Political News

Latino civil rights group accuses Texas officials of intimidating voters

Posted January 30, 2019 1:45 p.m. EST

— A prominent Latino civil rights group has sued two top Texas officials, accusing them of voter intimidation and propagating a false narrative about voter fraud in the state.

The suit from the national and Texas branches of the League of United Latin American Citizens against Texas Secretary of State David Whitley and Attorney General Ken Paxton came in response to statements from the two Republican officials last week saying Whitley's office had discovered about 95,000 potential non-US citizens registered to vote in Texas.

The statement from Whitley's office said roughly 58,000 of those identified had voted in at least one Texas election and pledged to investigate and refer individuals who are registered improperly to county registrars for further action.

Domingo Garcia, president of LULAC, said in a news conference on Tuesday that the advisory was an attempt by Republicans in Texas to "cheat their way to power."

"Voter fraud is a lie," Garcia said. "It's a big lie made to disenfranchise primarily African-American, Latino voters in Texas."

CNN has reached out to both Whitley and Paxton's offices for comment.

The announcement from Whitley's office last week about potential voter fraud raised familiar alarm bells in Texas and across the nation. President Donald Trump has sought to elevate allegations of widespread voter fraud despite no evidence that it occurs outside of rare, individual instances.

Paxton took to Twitter to announce Whitley's findings, issuing a tweet that amassed tens of thousands of retweets by Wednesday morning.

"VOTER FRAUD ALERT: The @TXsecofstate discovered approx 95,000 individuals identified by (the Texas Department of Public Safety) as non-U.S. citizens have a matching voter registration record in TX, approx 58,000 of whom have voted in TX elections. Any illegal vote deprives Americans of their voice," Paxton tweeted.

On Sunday, Trump seized on the numbers from Texas, saying without evidence that they were the "tip of the iceberg." He later retweeted Paxton as well.

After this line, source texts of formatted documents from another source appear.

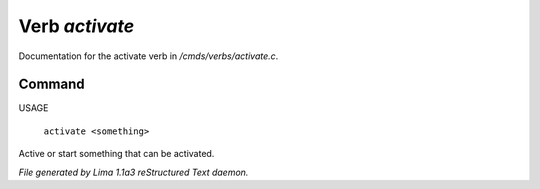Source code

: Verb *activate*
****************

Documentation for the activate verb in */cmds/verbs/activate.c*.

Command
=======

USAGE

 |  ``activate <something>``

Active or start something that can be activated.

.. TAGS: RST



*File generated by Lima 1.1a3 reStructured Text daemon.*
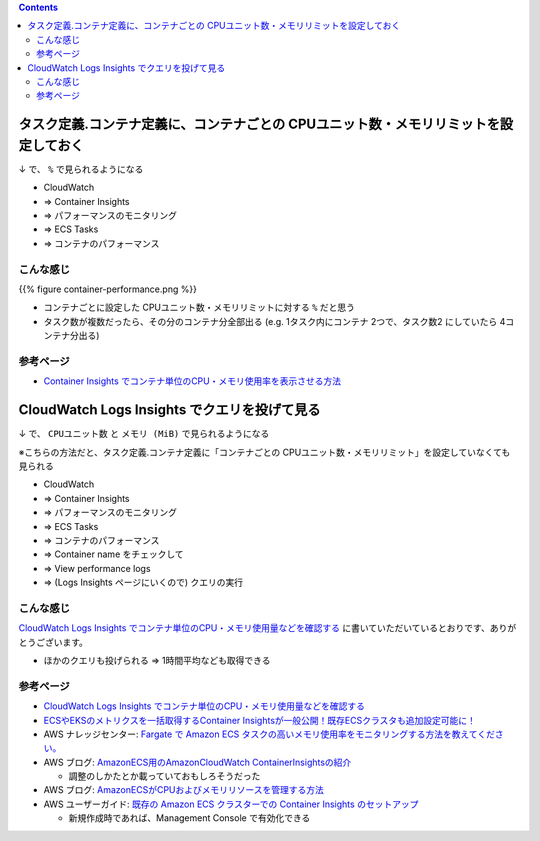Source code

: .. title: ECS Fargate: コンテナごとの CPU使用率とメモリ使用率を見たい
.. tags: aws
.. date: 2021-10-10
.. updated: 2021-11-25
.. slug: index
.. status: published

.. raw:: html

  <details>
    <summary>目次</summary>

.. contents::

.. raw:: html

  </details>


タスク定義.コンテナ定義に、コンテナごとの CPUユニット数・メモリリミットを設定しておく
=========================================================================================

↓ で、 ``%`` で見られるようになる

* CloudWatch
* => Container Insights
* => パフォーマンスのモニタリング
* => ECS Tasks
* => コンテナのパフォーマンス

こんな感じ
-------------

{{% figure container-performance.png %}}

* コンテナごとに設定した CPUユニット数・メモリリミットに対する ``%`` だと思う
* タスク数が複数だったら、その分のコンテナ分全部出る (e.g. 1タスク内にコンテナ 2つで、タスク数2 にしていたら 4コンテナ分出る)


参考ページ
-----------
* `Container Insights でコンテナ単位のCPU・メモリ使用率を表示させる方法 <https://dev.classmethod.jp/articles/how-to-check-container-cpu-usage-by-container-insights/>`_


CloudWatch Logs Insights でクエリを投げて見る
=============================================

↓ で、 ``CPUユニット数`` と ``メモリ (MiB)`` で見られるようになる

※こちらの方法だと、タスク定義.コンテナ定義に「コンテナごとの CPUユニット数・メモリリミット」を設定していなくても見られる

* CloudWatch
* => Container Insights
* => パフォーマンスのモニタリング
* => ECS Tasks
* => コンテナのパフォーマンス
* => Container name をチェックして
* => View performance logs
* => (Logs Insights ページにいくので) クエリの実行

こんな感じ
----------

`CloudWatch Logs Insights でコンテナ単位のCPU・メモリ使用量などを確認する <https://dev.classmethod.jp/articles/ways-to-check-fargate-cpu-usage/>`_ に書いていただいているとおりです、ありがとうございます。

* ほかのクエリも投げられる => 1時間平均なども取得できる

参考ページ
-----------
* `CloudWatch Logs Insights でコンテナ単位のCPU・メモリ使用量などを確認する <https://dev.classmethod.jp/articles/ways-to-check-fargate-cpu-usage/>`_
* `ECSやEKSのメトリクスを一括取得するContainer Insightsが一般公開！既存ECSクラスタも追加設定可能に！ <https://dev.classmethod.jp/articles/container-insights-ga/>`_
* AWS ナレッジセンター: `Fargate で Amazon ECS タスクの高いメモリ使用率をモニタリングする方法を教えてください。 <https://aws.amazon.com/jp/premiumsupport/knowledge-center/ecs-tasks-fargate-memory-utilization/>`_
* AWS ブログ: `AmazonECS用のAmazonCloudWatch ContainerInsightsの紹介 <https://aws.amazon.com/jp/blogs/mt/introducing-container-insights-for-amazon-ecs/>`_

  * 調整のしかたとか載っていておもしろそうだった

* AWS ブログ: `AmazonECSがCPUおよびメモリリソースを管理する方法 <https://aws.amazon.com/jp/blogs/containers/how-amazon-ecs-manages-cpu-and-memory-resources/>`_
* AWS ユーザーガイド: `既存の Amazon ECS クラスターでの Container Insights のセットアップ <https://docs.aws.amazon.com/ja_jp/AmazonCloudWatch/latest/monitoring/deploy-container-insights-ECS-cluster.html#deploy-container-insights-ECS-existing>`_

  * 新規作成時であれば、Management Console で有効化できる

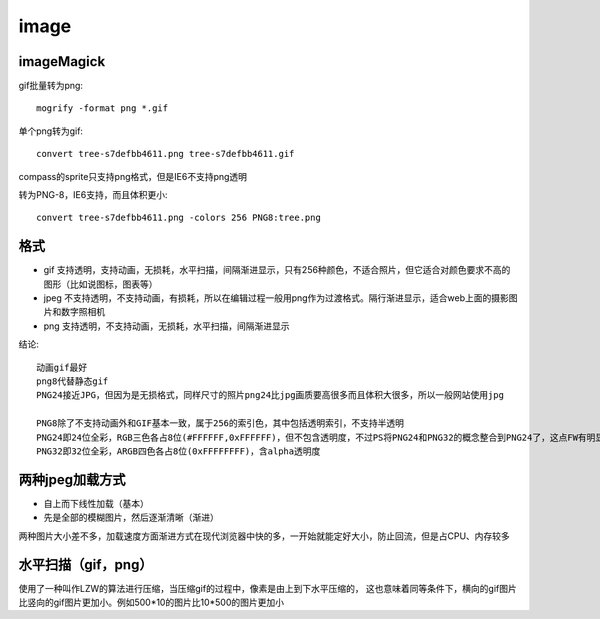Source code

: .. _image:


***************
image
***************

imageMagick
---------------

gif批量转为png::

  mogrify -format png *.gif

单个png转为gif::

  convert tree-s7defbb4611.png tree-s7defbb4611.gif

compass的sprite只支持png格式，但是IE6不支持png透明

转为PNG-8，IE6支持，而且体积更小::

  convert tree-s7defbb4611.png -colors 256 PNG8:tree.png

格式
-----------

* gif 支持透明，支持动画，无损耗，水平扫描，间隔渐进显示，只有256种颜色，不适合照片，但它适合对颜色要求不高的图形（比如说图标，图表等）
* jpeg 不支持透明，不支持动画，有损耗，所以在编辑过程一般用png作为过渡格式。隔行渐进显示，适合web上面的摄影图片和数字照相机
* png 支持透明，不支持动画，无损耗，水平扫描，间隔渐进显示

结论::

  动画gif最好
  png8代替静态gif
  PNG24接近JPG，但因为是无损格式，同样尺寸的照片png24比jpg画质要高很多而且体积大很多，所以一般网站使用jpg

  PNG8除了不支持动画外和GIF基本一致，属于256的索引色，其中包括透明索引，不支持半透明
  PNG24即24位全彩，RGB三色各占8位(#FFFFFF,0xFFFFFF)，但不包含透明度，不过PS将PNG24和PNG32的概念整合到PNG24了，这点FW有明显的区分
  PNG32即32位全彩，ARGB四色各占8位(0xFFFFFFFF)，含alpha透明度

两种jpeg加载方式
-----------------------

* 自上而下线性加载（基本）
* 先是全部的模糊图片，然后逐渐清晰（渐进）

两种图片大小差不多，加载速度方面渐进方式在现代浏览器中快的多，一开始就能定好大小，防止回流，但是占CPU、内存较多

水平扫描（gif，png）
------------------------------

使用了一种叫作LZW的算法进行压缩，当压缩gif的过程中，像素是由上到下水平压缩的，
这也意味着同等条件下，横向的gif图片比竖向的gif图片更加小。例如500*10的图片比10*500的图片更加小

"58,000 non-citizens voted in Texas, with 95,000 non-citizens registered to vote. These numbers are just the tip of the iceberg. All over the country, especially in California, voter fraud is rampant. Must be stopped. Strong voter ID! @foxandfriends," Trump tweeted.

Whitley's announcement said his office would use state data on a monthly basis to "match potential non-US citizens who have registered to vote" and then flag those registrations to the county level, where county voter registrars can "take action."

"Integrity and efficiency of elections in Texas require accuracy of our state's voter rolls, and my office is committed to using all available tools under the law to maintain an accurate list of registered voters," Whitley said in a statement last week.

But Garcia, the LULAC president, said his group's initial review showed Whitley's evaluation was wrong and that a large share of the registered voters in the report were naturalized citizens.

LULAC's legal complaint, filed in a Texas federal court, invoked a section of the Voting Rights Act forbidding voter intimidation and said Whitley and Paxton's efforts were an attempt to "intimidate legitimate registered voters from continuing to participate in the election process."

The system Whitley's office used to go through state data failed to take the naturalization process into account, the complaint said.

The suit asked for the Texas officials' moves to be declared in violation of federal law and for a preliminary and permanent injunction barring the officials "from further actions in connection" with the advisory.

The American Civil Liberties Union and others who have long warned about such messages being used to limit voting access pushed back on the Texas officials' claim.

Andre Segura, legal director at ACLU Texas, said in a blog post that Texas did not know if the people flagged were actually noncitizens. The group said it had asked Texas to rescind the advisory and warned counties not to act on the advisory alone to "ensure that they do not act discriminatorily or infringe on the right to vote."